Rolling horizon approach

A rolling horizon approach can be used for multiple use cases, e.g.

  • to force a break with the perfect foresight paradigm and to model imperfect foresight

  • to reduce model complexity and ensure model solvability.

The idea is to slice your overall optimization time frame into shorter horizons and thus loose the perfect foresight assumption as well as the global optimum over the entire simulation time frame. In order to prevent storage units from being emptied at the end of each time slice, an overlap should be defined. I.e., only parts of the next time slice are used while the overlap is dropped.

The following figure explains the basic idea.

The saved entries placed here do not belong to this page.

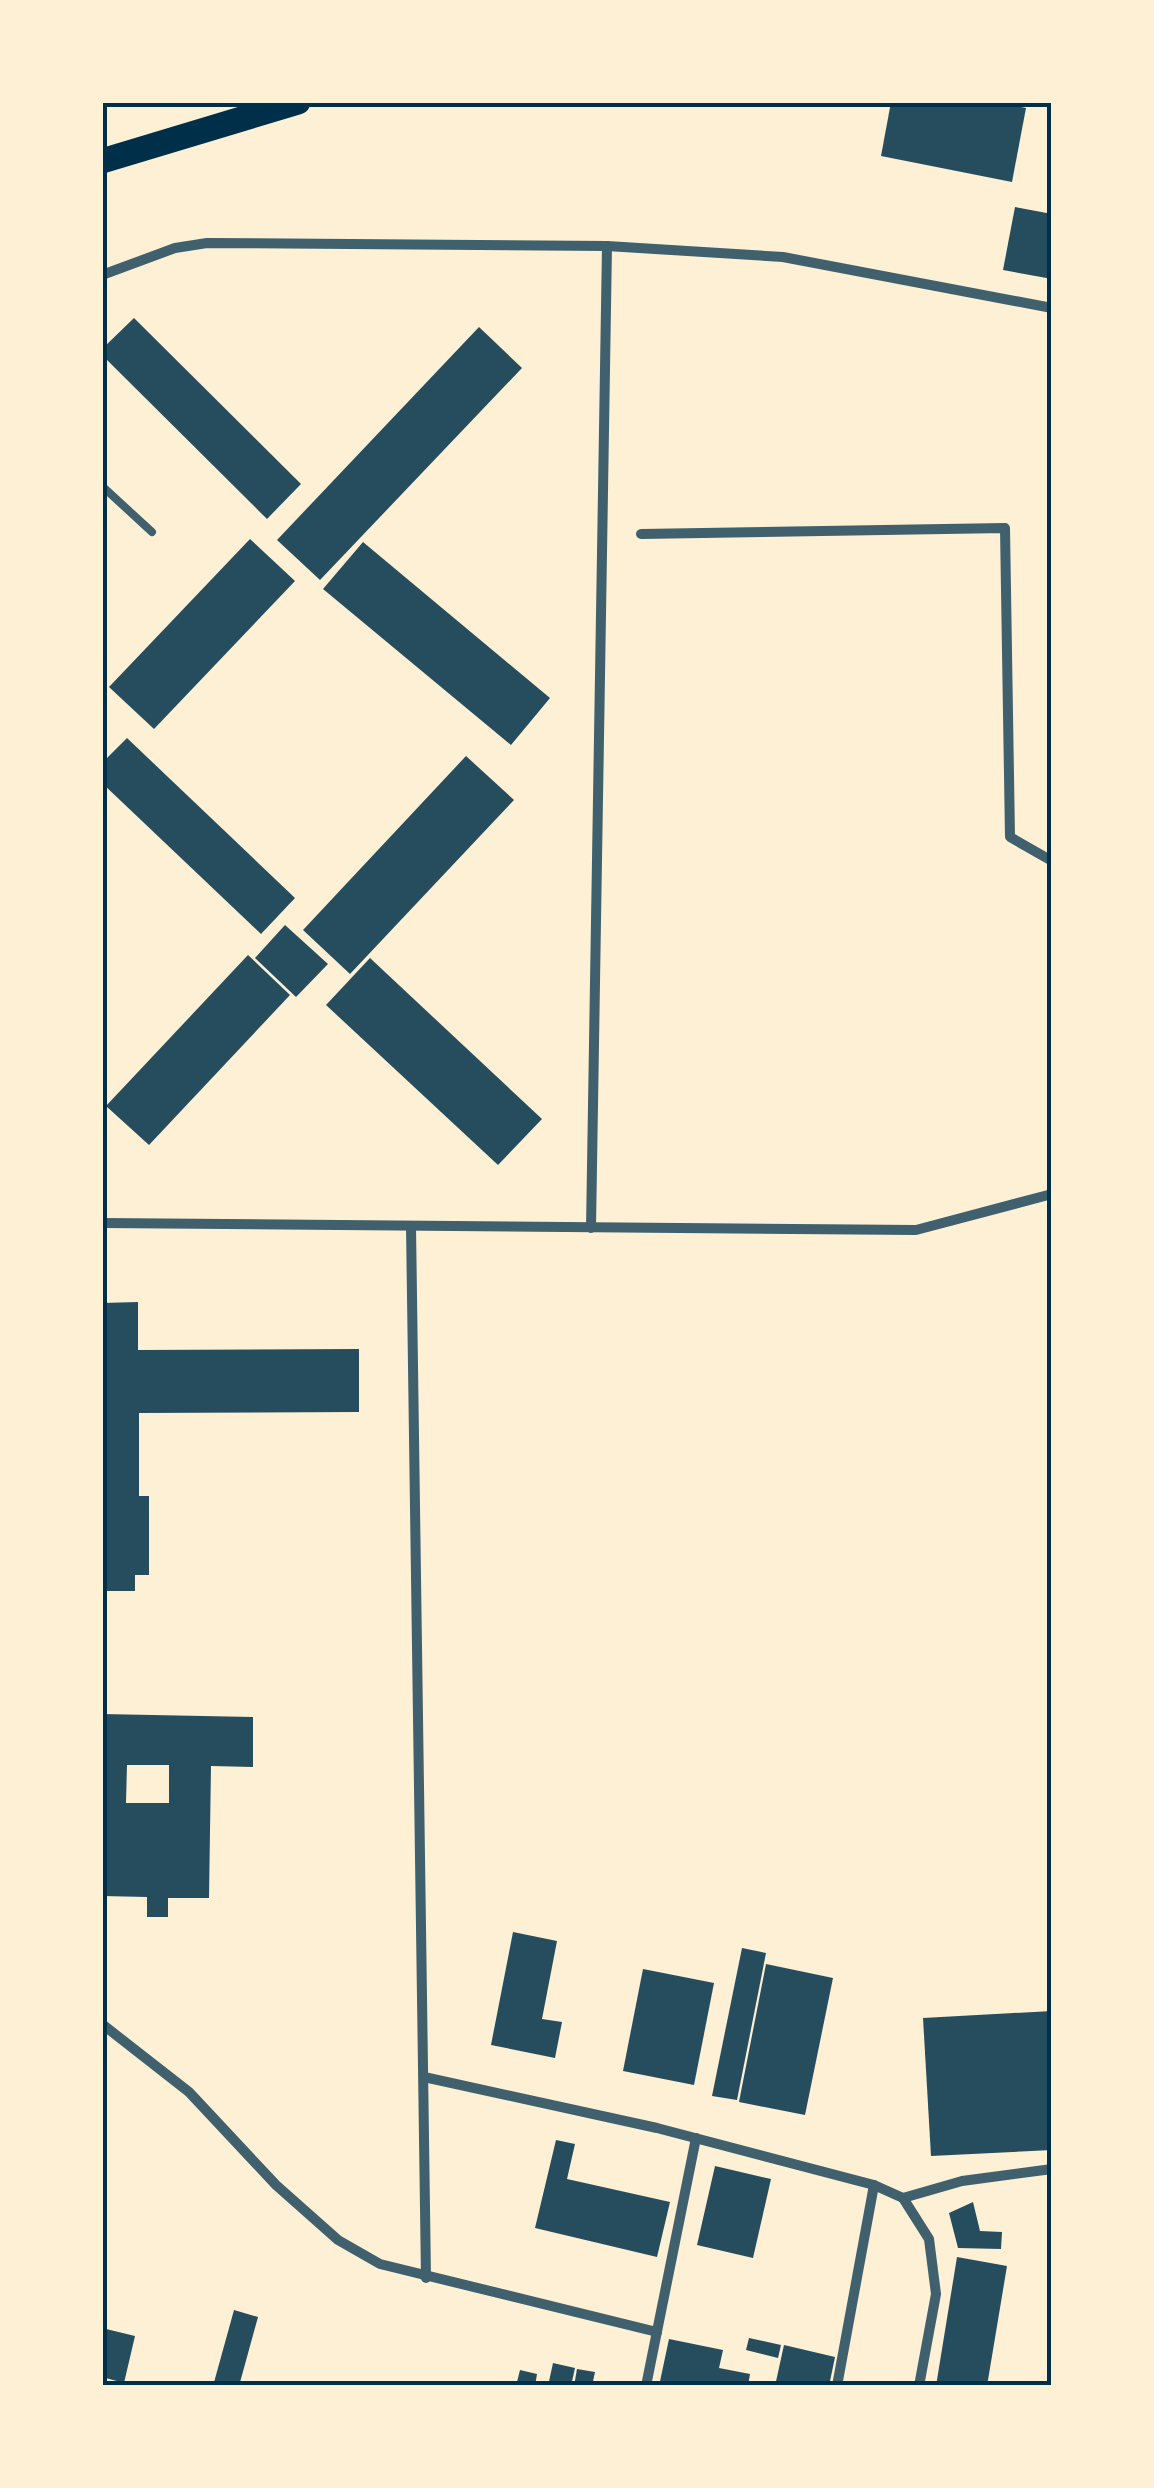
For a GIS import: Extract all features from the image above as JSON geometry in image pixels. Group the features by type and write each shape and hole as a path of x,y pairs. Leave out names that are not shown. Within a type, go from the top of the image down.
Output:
{"main road":[{"path":"102,161 298,102"}],"street":[{"path":"102,274 175,248 208,243 606,246 783,257 1052,308"},
{"path":"591,1228 606,246"},
{"path":"642,534 1005,528 1010,837 1052,862"},
{"path":"102,1223 916,1230 1052,1194"},
{"path":"411,1226 426,2278"},
{"path":"102,2024 188,2092 276,2185 338,2240 380,2264 657,2332"},
{"path":"424,2076 696,2138 874,2185 903,2198 929,2239 936,2294 919,2386"},
{"path":"646,2386 696,2138"},
{"path":"903,2198 962,2181 1052,2169"},
{"path":"837,2386 874,2185"}],"lane":[{"path":"102,486 152,532"}],"building":[{"path":"891,102 997,102 1026,108 1012,182 881,156"},
{"path":"1015,207 1052,214 1052,279 1003,270"},
{"path":"134,318 301,484 267,519 102,355 102,349"},
{"path":"479,327 522,368 320,580 277,540"},
{"path":"250,539 295,581 154,729 109,687"},
{"path":"363,542 550,698 511,745 323,589"},
{"path":"127,738 295,898 261,934 102,783 102,763"},
{"path":"466,756 514,800 350,974 303,930"},
{"path":"285,925 328,964 296,997 255,958"},
{"path":"248,955 290,995 149,1145 106,1106"},
{"path":"370,958 542,1119 498,1165 326,1005"},
{"path":"138,1302 138,1350 359,1349 359,1412 139,1413 139,1496 149,1496 149,1575 135,1575 135,1591 102,1591 102,1303"},
{"path":"102,1714 253,1717 253,1767 211,1766 209,1898 168,1898 168,1917 147,1917 147,1897 102,1896","holes":["127,1765 169,1765 169,1803 126,1803"]},
{"path":"513,1932 557,1941 542,2019 562,2022 555,2058 491,2045"},
{"path":"742,1948 766,1953 737,2100 712,2096"},
{"path":"766,1964 833,1978 805,2115 739,2102"},
{"path":"643,1969 714,1983 694,2085 623,2071"},
{"path":"1052,2011 1052,2150 931,2156 923,2018"},
{"path":"556,2140 575,2144 567,2179 670,2202 657,2257 535,2228"},
{"path":"715,2166 771,2179 753,2258 697,2245"},
{"path":"973,2202 980,2231 1002,2232 1001,2249 958,2248 949,2213"},
{"path":"957,2257 1007,2266 987,2386 936,2386"},
{"path":"234,2310 258,2317 239,2386 213,2386"},
{"path":"102,2328 135,2336 124,2383 102,2377"},
{"path":"749,2338 781,2345 778,2358 746,2350"},
{"path":"669,2339 723,2350 719,2368 750,2374 748,2386 659,2386"},
{"path":"784,2345 835,2357 829,2386 775,2386"},
{"path":"553,2363 575,2368 571,2386 548,2386"},
{"path":"577,2369 595,2372 592,2386 574,2386"},
{"path":"520,2370 537,2374 535,2386 516,2386"}]}
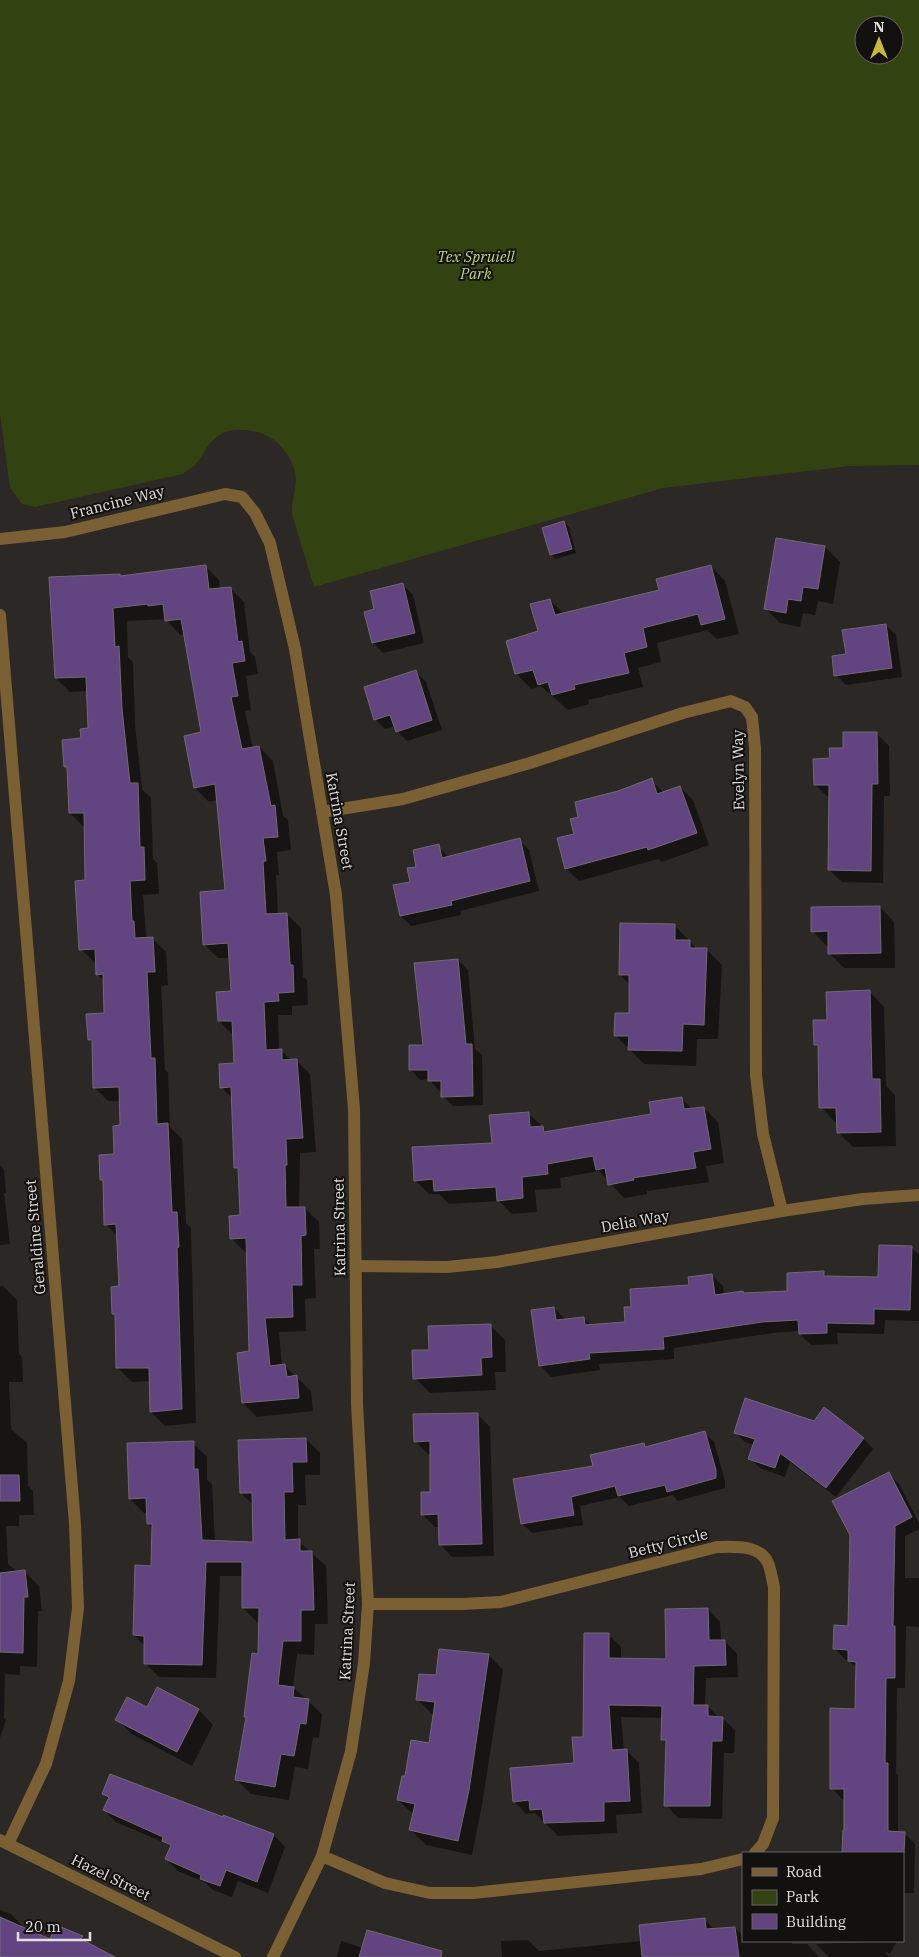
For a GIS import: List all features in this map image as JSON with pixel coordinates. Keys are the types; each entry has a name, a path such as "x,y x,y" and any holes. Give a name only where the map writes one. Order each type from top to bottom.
{"street":[{"name":"Francine Way","path":"0,539 64,532 225,494 242,497"},
{"name":"Katrina Street","path":"242,497 255,512 270,543 295,649 336,895 354,1110 357,1404 368,1604 364,1663 351,1750 322,1856 274,1957"},
{"name":"Geraldine Street","path":"0,615 76,1524 78,1608 69,1680 46,1764 4,1842"},
{"name":"Evelyn Way","path":"322,812 402,799 530,763 683,713 731,701 745,707 752,717 755,748 756,1076 763,1134 782,1211"},
{"name":"Delia Way","path":"356,1266 447,1266 497,1262 863,1198 919,1195"},
{"name":"Betty Circle","path":"368,1604 501,1602 717,1547 740,1547 760,1552 767,1562 774,1587 773,1818 763,1844 756,1852"},
{"name":"Hazel Street","path":"4,1842 235,1957"},
{"path":"322,1856 384,1883 430,1893 473,1893 701,1869 742,1859"}],"green space":[{"name":"Tex Spruiell Park","path":"0,0 919,0 919,465 850,466 663,488 314,587 292,514 296,482 292,463 276,441 260,433 237,430 223,433 210,443 199,461 183,474 35,507 22,504 10,488 0,414"}],"building":[{"path":"564,521 572,549 550,555 542,528"},
{"path":"776,538 825,546 818,589 803,587 801,601 788,599 786,613 764,609"},
{"path":"206,565 209,589 231,587 238,642 242,641 245,661 232,663 238,696 231,697 242,749 259,746 271,806 275,805 278,837 263,838 266,861 263,861 266,914 287,913 290,965 293,965 294,992 278,993 279,1001 264,1002 266,1050 282,1049 282,1060 297,1059 303,1138 286,1139 286,1207 305,1207 306,1235 301,1236 302,1285 292,1285 293,1317 265,1318 270,1366 285,1364 287,1377 297,1375 299,1398 242,1403 237,1353 249,1351 246,1238 230,1239 229,1216 240,1215 238,1168 234,1168 231,1087 220,1088 219,1064 234,1063 232,1021 218,1021 216,992 231,991 228,943 203,945 200,892 225,890 215,784 194,788 184,736 201,732 181,619 165,621 163,604 148,606 148,604 113,608 115,647 119,646 122,709 130,783 138,783 140,847 144,847 145,880 130,881 132,921 134,921 135,938 153,937 155,972 147,972 151,1058 155,1058 157,1124 168,1123 172,1212 177,1212 179,1247 177,1248 182,1409 150,1412 149,1368 116,1368 115,1314 112,1314 111,1287 119,1286 116,1224 104,1225 103,1180 100,1180 99,1155 114,1154 113,1126 120,1125 119,1087 93,1088 92,1040 88,1040 86,1014 104,1013 103,974 96,975 95,949 79,950 75,881 85,880 84,813 69,813 67,767 64,767 62,740 81,738 80,729 88,728 86,677 55,678 49,577 120,574 120,576"},
{"path":"711,565 725,619 701,625 698,614 643,628 647,647 624,653 629,673 574,685 575,689 552,695 548,682 538,685 533,670 515,674 506,641 538,631 530,604 550,599 555,615 659,590 656,579"},
{"path":"403,583 415,633 372,643 364,612 374,609 370,591"},
{"path":"886,624 892,668 834,676 832,656 846,654 842,630"},
{"path":"416,670 432,720 396,732 390,715 374,720 364,687"},
{"path":"843,732 877,732 878,784 872,784 871,871 828,870 829,785 814,785 813,759 830,758 829,748 843,748"},
{"path":"652,778 657,794 680,786 697,833 648,850 647,847 565,869 557,838 574,834 570,819 578,817 575,802 618,791"},
{"path":"520,838 530,881 451,901 452,905 400,916 393,885 410,882 407,868 416,867 413,850 439,844 442,858"},
{"path":"880,906 881,953 828,954 828,931 811,932 811,907"},
{"path":"620,923 675,924 675,940 690,940 690,948 707,948 704,1025 683,1024 682,1051 628,1050 629,1036 614,1036 615,1013 629,1013 629,975 619,975"},
{"path":"458,959 466,1044 472,1044 473,1096 441,1097 441,1081 428,1081 428,1070 409,1070 409,1045 423,1045 414,963"},
{"path":"870,990 872,1079 880,1079 881,1132 837,1133 836,1108 819,1108 818,1045 814,1045 813,1020 827,1020 826,992"},
{"path":"682,1097 684,1109 704,1107 711,1149 693,1152 696,1168 633,1178 634,1180 608,1185 605,1168 596,1170 593,1156 547,1164 548,1174 522,1177 523,1198 497,1201 496,1187 434,1191 433,1179 414,1181 412,1147 492,1143 489,1115 529,1112 530,1127 543,1126 544,1132 651,1114 649,1102"},
{"path":"879,1245 912,1246 910,1310 874,1309 874,1324 827,1323 827,1333 799,1334 798,1320 762,1322 663,1337 664,1349 589,1353 590,1359 539,1366 531,1310 554,1307 556,1320 584,1317 585,1325 625,1322 624,1307 631,1307 630,1289 689,1285 688,1277 712,1274 715,1295 743,1291 744,1293 787,1291 787,1273 824,1271 824,1276 878,1277"},
{"path":"491,1324 492,1357 481,1358 482,1375 413,1379 412,1350 429,1350 428,1326"},
{"path":"745,1398 814,1421 824,1407 864,1438 826,1488 780,1453 775,1468 748,1459 755,1439 734,1433"},
{"path":"478,1413 482,1544 439,1545 438,1514 421,1515 421,1492 430,1492 430,1441 414,1442 413,1414"},
{"path":"705,1431 716,1470 716,1478 667,1492 665,1485 618,1496 615,1486 571,1497 574,1515 521,1524 513,1479 593,1466 590,1455 644,1443 645,1447"},
{"path":"306,1438 307,1462 292,1462 293,1492 284,1492 285,1540 300,1539 300,1551 312,1551 314,1610 301,1610 301,1641 283,1641 278,1685 294,1687 293,1697 309,1699 306,1724 300,1723 294,1756 281,1754 275,1787 235,1780 246,1717 244,1717 252,1653 258,1654 259,1608 242,1608 242,1562 206,1562 202,1665 144,1664 144,1636 133,1635 135,1565 151,1566 152,1524 147,1524 146,1498 129,1499 127,1443 194,1441 194,1469 198,1469 202,1540 253,1542 252,1493 240,1493 238,1440"},
{"path":"889,1472 912,1517 895,1526 893,1626 895,1626 895,1678 886,1678 885,1763 888,1763 888,1831 905,1832 904,1853 842,1852 844,1789 830,1789 830,1708 855,1709 856,1662 848,1661 848,1650 833,1649 834,1625 848,1626 850,1535 832,1501"},
{"path":"0,1475 19,1475 20,1501 0,1501"},
{"path":"25,1570 28,1597 24,1597 23,1653 0,1652 0,1573"},
{"path":"708,1608 709,1640 725,1640 726,1665 694,1666 693,1705 708,1705 708,1716 723,1717 722,1741 712,1741 710,1806 664,1806 666,1740 661,1740 662,1706 609,1705 612,1750 627,1749 630,1801 604,1802 604,1821 544,1823 542,1809 530,1810 529,1800 513,1802 510,1768 574,1763 572,1737 583,1737 584,1633 609,1633 609,1658 666,1659 665,1609"},
{"path":"439,1649 489,1654 469,1790 458,1841 409,1830 415,1804 397,1800 402,1776 405,1776 411,1740 429,1743 435,1702 416,1700 419,1674 436,1675"},
{"path":"157,1687 199,1709 177,1752 115,1720 127,1697 147,1707"},
{"path":"110,1774 223,1817 223,1815 274,1834 257,1882 226,1870 220,1886 200,1879 201,1875 165,1859 171,1845 162,1841 163,1837 103,1810 109,1797 102,1794"},
{"path":"0,1917 50,1939 56,1925 83,1936 81,1939 115,1957 0,1957"},
{"path":"705,1918 706,1929 735,1927 739,1957 642,1957 639,1925"},
{"path":"367,1930 442,1951 441,1957 359,1957"}]}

../_images/rolling_horizon.png

Image based on Büllesbach (2018), p. 62 and Marquant et al. (2015), p. 2141

The model results are then obtained by concatenating the results for the individual time slices. There is a rolling horizon implementation integrated as an alternative to a perfect foresight simulation in pommesdispatch, see Using pommesdispatch.

References

Büllesbach, Fabian (2018): Simulation von Stromspeichertechnologien in regionaler und technischer Differenzierung. Freie wissenschaftliche Arbeit zur Erlangung des Grades eines Master of Science am Fachgebiet Energie- und Ressourcenmanagement der TU Berlin.

Marquant, Julien F. ; Evins, Ralph and Carmeliet, Jan (2015): Reducing Computation Time with a Rolling Horizon Approach Applied to a MILP Formulation of Multiple Urban Energy Hub System. In: Procedia Computer Science 51 (2015), S. 2137–2146. – ISSN 18770509.